Blue Door Shelters

Blue Door Shelters

2014 Team Achievement Award - York Region

Anastasia Sourasis, Behnaz Moeinzadeh, Patricia Okonta, Debora Cruz, Zohra Bawari, Rabia Irfan

Nominator Comments:

1. Our team is consistently in constant communication with one another. Each shift contributes to the success of a client’s stay through shift exchange, team meetings and case management. Specifically, when working on getting client’s housed, each team member collaborates with the housing worker and community partners to ensure each client has all the tools and supports in order to successfully transition into a stable housing situation.

2. Our team has made great impact on both agency programming as well as contributing to the success of client stays. As a team we have spent countless hours finding ways to improve the delivery of services to clients. Namely, the organization, development and execution of client plans; formulating the shift from standard house meetings to implementing psycho-educational groups; and be a trail blazer in educating our clients about harm reduction principles and practices. The novelty and creativity of our ideas was received well and incorporated in the programming of other shelters. For our clients, the wealth of knowledge they receive and the individualized care plans aids them in understanding their current situation and gives them direction on how to make positive changes in their lives.

3. At Porter Place, our team recognizes that the majority of our clients are living with mental health concerns and/or addiction issues. As a way improve the delivery of services, “Team Porter” has focused on case management, particularly linking with community partners and advocating on behalf of clients seeking further supports with other agencies. As a team we have each volunteered our time to reach out to community agencies and create partnerships in order to create easier accessibility and allow clients to reach their goals more efficiently and effectively. Most recently, we have had the opportunity to link with Caritas, Addictions & Mental Health Treatment Centres. This has given our high needs clients priority in getting a bed.

I was compelled to nominate my team because of the dedication, commitment and unwavering support our Porter team gives to our clients every day. Working in front line, we often encounter crises and many challenges. However, our ability to support each of the team members, and help each other out (i.e. sharing responsibility, staying late) shows that we truly love our job and our work place. Each week when we sit down and meet as a team, we always dedicate a portion of our meetings to talk about how we can improve the stay for our clients.

The end result is having more clients successfully housed, (as well as maintaining housing), many more clients interested in and entering treatment facilities, and less clients cycling through “the system”. At Porter, we are by far the busiest of shelters, home to 30 clients, and we are rarely vacant; however, we pull together as a team and really step up to challenging situations to aid one another.

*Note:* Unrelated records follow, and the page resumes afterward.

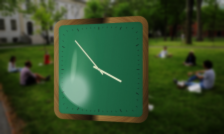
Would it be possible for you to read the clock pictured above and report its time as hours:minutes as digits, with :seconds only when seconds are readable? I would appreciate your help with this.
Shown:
3:53
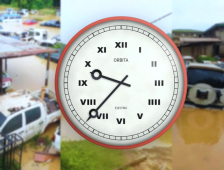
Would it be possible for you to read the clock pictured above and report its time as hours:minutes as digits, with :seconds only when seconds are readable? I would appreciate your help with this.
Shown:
9:37
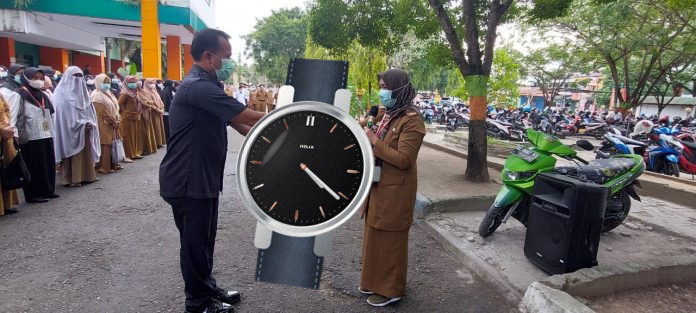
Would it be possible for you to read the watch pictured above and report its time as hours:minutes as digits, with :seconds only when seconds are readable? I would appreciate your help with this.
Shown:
4:21
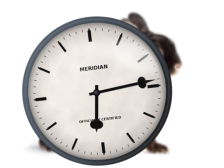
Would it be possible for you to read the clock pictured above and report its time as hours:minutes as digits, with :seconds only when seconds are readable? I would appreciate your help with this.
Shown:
6:14
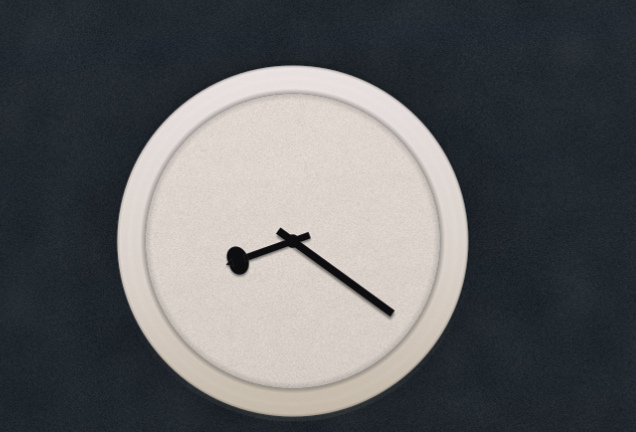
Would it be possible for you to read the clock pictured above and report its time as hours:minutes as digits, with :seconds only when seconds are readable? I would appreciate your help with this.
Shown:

I truly believe we are doing good for our clients, our community and York Region!

This past November, we all rallied up together to help out a long time client of Porter Place. Our client had lived with addiction issues for many years and frequented the shelter system for the majority of his life. Porter staff connected with our community partners in the OW outreach department, along with addiction service workers and secured this client a bed at a treatment centre in Thunder Bay. The significance of this journey into treatment was that this client had been using for 30 years and had never maintained a prolonged period of sobriety; it was also his first time in a treatment centre in over a decade. Currently, he has completed the program and is housed in York Region and has not contacted our shelter for a bed. As a team we worked endlessly with this client through one-one-one counseling sessions and meeting as a group to try to transition him into this next phase in life. The client is happy and still contacts staff to let us know he is doing “ok”!

We have spent a lot of time as a team coming up with answers for this application. It ended up being a ‘bonding’ experience in which we all got to recognize all the hard work we put in for the clients, and the shelter. Working front line requires so much work, including maintenance of the actual facility. We have all put in a lot of hours to ensure the safety of the clients through helping out with chores and addressing house hold issues.